Wednesday, June 11, 2008

Crossing (05)

The parking lot across the street is very empty
because the import store is very closed.
Nor does the dairy fleet run to the cooling bin.
And the smokestack by the cooling bin is smokeless.
The day is cloudy, crows cross the cloud-banks,
caw and land among the trees, while the traffic crossing
is noiseless, and the cars don’t cross the footpaths,
and the paths the cars don’t cross are very empty.
Few caws, few cars, fewer people, fewer paths to cross.
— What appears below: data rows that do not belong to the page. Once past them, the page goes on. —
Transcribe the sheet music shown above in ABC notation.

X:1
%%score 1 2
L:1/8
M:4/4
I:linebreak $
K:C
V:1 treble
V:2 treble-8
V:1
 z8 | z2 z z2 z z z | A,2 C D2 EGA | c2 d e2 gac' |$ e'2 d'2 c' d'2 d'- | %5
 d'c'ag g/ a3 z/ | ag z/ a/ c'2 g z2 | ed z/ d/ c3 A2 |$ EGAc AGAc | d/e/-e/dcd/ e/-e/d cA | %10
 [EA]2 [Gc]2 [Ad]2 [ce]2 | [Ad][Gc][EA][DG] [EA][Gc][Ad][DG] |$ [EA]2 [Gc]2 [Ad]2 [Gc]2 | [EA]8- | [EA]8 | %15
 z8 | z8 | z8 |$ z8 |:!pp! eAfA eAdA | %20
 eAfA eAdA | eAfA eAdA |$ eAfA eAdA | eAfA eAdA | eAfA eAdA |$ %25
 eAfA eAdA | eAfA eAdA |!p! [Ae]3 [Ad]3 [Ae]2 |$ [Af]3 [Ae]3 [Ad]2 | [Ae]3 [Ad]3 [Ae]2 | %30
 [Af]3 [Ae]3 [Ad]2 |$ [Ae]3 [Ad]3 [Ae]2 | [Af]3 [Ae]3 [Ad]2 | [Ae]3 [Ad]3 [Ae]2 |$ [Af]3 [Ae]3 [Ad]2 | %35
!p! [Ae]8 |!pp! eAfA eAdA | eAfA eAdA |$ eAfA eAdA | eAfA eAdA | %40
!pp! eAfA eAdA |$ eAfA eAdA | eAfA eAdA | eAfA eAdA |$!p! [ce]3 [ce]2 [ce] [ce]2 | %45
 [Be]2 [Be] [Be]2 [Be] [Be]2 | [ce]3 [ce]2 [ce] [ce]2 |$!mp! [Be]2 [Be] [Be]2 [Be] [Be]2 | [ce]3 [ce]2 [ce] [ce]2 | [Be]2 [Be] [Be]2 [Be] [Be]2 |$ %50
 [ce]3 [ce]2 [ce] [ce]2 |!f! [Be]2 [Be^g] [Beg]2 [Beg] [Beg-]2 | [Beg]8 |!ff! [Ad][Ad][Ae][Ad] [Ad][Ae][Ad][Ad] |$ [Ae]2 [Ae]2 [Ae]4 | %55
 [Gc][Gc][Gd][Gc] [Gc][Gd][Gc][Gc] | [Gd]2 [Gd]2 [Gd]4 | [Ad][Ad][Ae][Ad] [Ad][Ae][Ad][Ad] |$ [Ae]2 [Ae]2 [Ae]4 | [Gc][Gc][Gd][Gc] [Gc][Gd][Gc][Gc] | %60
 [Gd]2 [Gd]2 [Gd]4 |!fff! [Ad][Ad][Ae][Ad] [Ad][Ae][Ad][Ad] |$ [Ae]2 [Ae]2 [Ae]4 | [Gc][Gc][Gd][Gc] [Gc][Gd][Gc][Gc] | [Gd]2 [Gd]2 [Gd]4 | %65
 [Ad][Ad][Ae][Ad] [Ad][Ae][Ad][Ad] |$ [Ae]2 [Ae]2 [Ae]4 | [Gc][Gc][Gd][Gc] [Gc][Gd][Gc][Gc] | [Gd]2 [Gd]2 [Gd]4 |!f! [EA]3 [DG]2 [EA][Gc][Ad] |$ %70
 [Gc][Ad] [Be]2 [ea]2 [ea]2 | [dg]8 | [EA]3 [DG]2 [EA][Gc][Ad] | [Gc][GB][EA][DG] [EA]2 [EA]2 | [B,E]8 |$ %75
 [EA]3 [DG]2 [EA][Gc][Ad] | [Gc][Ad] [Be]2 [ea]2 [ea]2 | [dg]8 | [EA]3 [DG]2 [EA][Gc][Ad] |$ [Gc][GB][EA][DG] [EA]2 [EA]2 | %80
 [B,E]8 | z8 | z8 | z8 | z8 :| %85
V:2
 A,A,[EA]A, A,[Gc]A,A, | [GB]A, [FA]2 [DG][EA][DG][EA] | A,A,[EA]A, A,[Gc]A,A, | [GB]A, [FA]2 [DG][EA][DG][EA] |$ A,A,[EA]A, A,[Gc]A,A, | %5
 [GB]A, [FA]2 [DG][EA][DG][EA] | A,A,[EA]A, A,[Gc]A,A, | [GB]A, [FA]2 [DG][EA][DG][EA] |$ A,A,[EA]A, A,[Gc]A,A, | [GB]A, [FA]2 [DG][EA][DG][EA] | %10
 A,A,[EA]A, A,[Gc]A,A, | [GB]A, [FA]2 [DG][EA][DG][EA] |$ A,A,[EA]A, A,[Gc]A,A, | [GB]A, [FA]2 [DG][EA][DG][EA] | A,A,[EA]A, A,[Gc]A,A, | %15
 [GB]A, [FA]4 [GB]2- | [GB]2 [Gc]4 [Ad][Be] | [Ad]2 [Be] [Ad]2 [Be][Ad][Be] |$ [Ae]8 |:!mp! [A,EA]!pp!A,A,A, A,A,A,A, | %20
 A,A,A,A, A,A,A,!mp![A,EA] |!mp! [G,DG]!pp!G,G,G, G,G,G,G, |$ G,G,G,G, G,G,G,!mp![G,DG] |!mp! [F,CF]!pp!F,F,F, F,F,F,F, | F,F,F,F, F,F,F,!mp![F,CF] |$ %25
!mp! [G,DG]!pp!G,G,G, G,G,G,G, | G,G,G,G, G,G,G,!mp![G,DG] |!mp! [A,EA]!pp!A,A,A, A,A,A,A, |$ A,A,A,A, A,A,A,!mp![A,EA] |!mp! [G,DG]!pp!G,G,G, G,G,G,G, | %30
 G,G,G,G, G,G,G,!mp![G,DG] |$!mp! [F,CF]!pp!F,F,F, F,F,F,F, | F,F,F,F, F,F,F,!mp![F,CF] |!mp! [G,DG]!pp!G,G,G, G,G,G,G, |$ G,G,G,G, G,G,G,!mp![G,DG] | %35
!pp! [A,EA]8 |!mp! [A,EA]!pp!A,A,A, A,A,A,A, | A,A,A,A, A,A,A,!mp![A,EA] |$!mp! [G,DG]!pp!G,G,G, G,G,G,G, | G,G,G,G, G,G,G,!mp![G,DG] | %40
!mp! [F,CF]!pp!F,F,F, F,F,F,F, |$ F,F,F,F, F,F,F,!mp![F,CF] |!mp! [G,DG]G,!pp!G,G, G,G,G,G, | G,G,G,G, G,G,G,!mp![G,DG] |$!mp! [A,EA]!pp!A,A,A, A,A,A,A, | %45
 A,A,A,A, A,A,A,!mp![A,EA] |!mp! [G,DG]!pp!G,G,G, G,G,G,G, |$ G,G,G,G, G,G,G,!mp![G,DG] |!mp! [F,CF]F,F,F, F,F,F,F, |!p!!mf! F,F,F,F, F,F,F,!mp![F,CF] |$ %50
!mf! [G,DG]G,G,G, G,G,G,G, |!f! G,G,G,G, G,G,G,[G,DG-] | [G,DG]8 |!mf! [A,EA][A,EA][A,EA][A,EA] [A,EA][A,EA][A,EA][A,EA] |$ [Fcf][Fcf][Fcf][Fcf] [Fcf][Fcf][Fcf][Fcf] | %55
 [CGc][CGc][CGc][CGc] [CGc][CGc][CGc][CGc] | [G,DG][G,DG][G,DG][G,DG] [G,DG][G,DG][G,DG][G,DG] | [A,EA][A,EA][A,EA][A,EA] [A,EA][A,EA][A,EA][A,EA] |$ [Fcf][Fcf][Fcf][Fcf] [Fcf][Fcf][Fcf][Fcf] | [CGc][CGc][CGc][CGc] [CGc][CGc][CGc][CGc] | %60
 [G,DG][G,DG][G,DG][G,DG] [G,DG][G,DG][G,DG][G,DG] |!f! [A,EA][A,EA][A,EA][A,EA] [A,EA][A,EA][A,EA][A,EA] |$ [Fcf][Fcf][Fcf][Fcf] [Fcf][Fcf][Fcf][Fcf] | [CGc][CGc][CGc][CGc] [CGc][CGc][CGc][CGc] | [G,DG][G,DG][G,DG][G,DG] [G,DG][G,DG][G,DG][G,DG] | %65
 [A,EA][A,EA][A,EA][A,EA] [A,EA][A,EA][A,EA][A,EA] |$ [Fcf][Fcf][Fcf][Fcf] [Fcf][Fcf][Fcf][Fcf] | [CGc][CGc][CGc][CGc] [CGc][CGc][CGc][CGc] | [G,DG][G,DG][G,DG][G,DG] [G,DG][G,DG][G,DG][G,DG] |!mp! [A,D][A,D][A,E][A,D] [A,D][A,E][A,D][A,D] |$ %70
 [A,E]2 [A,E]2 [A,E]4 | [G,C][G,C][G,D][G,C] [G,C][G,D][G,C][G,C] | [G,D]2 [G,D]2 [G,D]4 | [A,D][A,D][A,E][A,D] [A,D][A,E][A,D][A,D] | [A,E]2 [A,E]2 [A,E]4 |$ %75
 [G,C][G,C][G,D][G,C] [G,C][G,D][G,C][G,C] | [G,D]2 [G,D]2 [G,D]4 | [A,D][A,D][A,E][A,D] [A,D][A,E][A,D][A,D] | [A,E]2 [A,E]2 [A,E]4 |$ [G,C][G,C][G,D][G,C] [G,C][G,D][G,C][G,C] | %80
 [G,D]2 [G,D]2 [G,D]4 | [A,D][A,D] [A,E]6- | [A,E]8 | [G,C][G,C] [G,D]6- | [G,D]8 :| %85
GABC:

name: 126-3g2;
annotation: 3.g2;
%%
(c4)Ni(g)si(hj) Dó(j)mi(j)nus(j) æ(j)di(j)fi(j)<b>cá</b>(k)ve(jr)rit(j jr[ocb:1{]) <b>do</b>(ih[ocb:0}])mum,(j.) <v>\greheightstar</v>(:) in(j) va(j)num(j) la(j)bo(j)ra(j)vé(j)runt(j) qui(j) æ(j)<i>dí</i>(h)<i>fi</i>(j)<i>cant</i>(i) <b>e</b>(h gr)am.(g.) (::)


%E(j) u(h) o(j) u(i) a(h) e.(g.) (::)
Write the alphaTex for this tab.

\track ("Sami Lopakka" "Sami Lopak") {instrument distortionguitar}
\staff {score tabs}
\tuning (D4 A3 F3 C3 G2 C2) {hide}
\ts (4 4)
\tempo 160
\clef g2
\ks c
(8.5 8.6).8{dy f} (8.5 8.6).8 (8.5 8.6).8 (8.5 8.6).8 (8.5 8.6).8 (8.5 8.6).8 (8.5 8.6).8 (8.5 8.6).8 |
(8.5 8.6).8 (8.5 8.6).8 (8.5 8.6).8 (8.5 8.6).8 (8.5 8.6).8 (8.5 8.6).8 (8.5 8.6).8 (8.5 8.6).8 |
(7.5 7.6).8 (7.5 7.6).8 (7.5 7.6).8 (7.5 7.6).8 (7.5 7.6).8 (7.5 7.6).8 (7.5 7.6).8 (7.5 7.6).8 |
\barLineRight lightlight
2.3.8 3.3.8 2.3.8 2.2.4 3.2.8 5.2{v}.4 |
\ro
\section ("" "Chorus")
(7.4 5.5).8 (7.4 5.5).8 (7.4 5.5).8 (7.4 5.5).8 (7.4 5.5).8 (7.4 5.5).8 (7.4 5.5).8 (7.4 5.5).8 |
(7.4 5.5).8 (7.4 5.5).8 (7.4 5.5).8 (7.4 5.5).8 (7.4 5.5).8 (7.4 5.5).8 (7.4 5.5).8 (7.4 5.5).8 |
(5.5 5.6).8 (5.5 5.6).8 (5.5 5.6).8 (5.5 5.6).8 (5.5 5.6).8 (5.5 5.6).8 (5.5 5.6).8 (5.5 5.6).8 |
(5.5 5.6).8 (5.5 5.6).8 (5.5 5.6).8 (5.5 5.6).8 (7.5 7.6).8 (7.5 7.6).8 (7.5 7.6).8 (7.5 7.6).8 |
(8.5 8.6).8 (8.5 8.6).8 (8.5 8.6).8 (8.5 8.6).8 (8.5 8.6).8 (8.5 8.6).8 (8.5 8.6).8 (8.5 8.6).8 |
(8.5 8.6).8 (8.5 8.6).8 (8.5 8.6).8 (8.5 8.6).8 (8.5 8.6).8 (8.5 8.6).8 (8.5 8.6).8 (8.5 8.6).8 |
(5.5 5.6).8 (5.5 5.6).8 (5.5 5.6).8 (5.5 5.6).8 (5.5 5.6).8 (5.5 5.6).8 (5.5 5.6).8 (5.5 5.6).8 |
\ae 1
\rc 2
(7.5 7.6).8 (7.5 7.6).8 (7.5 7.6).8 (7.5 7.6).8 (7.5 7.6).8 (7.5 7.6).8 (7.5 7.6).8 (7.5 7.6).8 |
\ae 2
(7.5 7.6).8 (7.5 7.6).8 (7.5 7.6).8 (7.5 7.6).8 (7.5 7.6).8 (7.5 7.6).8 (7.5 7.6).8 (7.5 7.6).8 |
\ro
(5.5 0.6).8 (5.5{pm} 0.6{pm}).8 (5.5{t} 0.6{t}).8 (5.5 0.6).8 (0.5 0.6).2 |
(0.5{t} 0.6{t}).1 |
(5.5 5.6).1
The empty buses run, but the parking lot is empty
because the import store is closed Columbus Day.
Not that the rubber workers drop their machetes
or rubber-trees they cut won’t grow again, or land
reserved for rubber trees in semi-tropics not be razed,
or machetes be stilled in the middle of a field
or the basket-weavers cease their tying.

The import store won’t stop expanding with more baskets
or more spaces. The growers will need more land
for more semi-tropic rubber-trees, not that their leaves
are thick as cactus: a rubber plant, not rubber tree,
wilts on the casement. Wind can blow through both.
But wicker baskets can’t float, nor can rubber when raw.
Not that reeds won’t be weaved into baskets for the store,
nor paths not cross, life not continue, crows caw.

The inhabitants drifted, unaware of where they’d land.
They hadn’t crossed another shipping lane those days
when sailors defined the lanes they sailed by crossing them.
The traffic island deserted, no classes will be held in the future;
nor will there be classes today-- few crossings, fewer people,
fewer crows to caw. On the traffic island is a sign.

Who could know the island natives wrote them,
or could master the crossing-sign language,
not only stop or go -- red to cease, green go --
but caution, pedestrians too, more places to cross.
This is not the place to cross though,
not that it’s any trouble with fewer pedestrians,
less traffic, so many mute crossing streets,
so few imports or crossings or classes,
even fewer baskets, baby bassinets or hampers,
no wicker warp nor woof, no rubber-trees
cut into bar-stools, not wobbly as rubber
no lack of space or niches to place things,
small vessels to be fit primly into larger ones,
which in theory can continue ad infinitum,
as with kachina dolls or concentric compartments,
spheres that fit around a core too hot to touch or hold.

If the paths don’t cross, neither can the space
between the rubber of the tropics or the wicker
for which importing and paths are required.
Strange woods, rubber trees, no crows in them.
Empty traffic islands, universal sign-language.
Natives knew what red and yellow meant.
When a pedestrian stands there, natives hide,
letting signs they made from scrap-heaps speak for them,
the coast on which they landed surely not what they had had in mind,
green and given, unlike this traffic island. The import store
does not import their wicker-work or rubber-wood from them.

And the only tree on the traffic island is a sign.
Who has heard them speak the language of signs,
their perpetual stepping-stone to more places
where are grown the reeds of wicker or the rubber trees.
How time flies too, when adrift on rubber barques,
among bath toys, baby bassinets or wicker baskets,
an island in sight, a sign on the island
proclaiming: world over, crossing, diverge.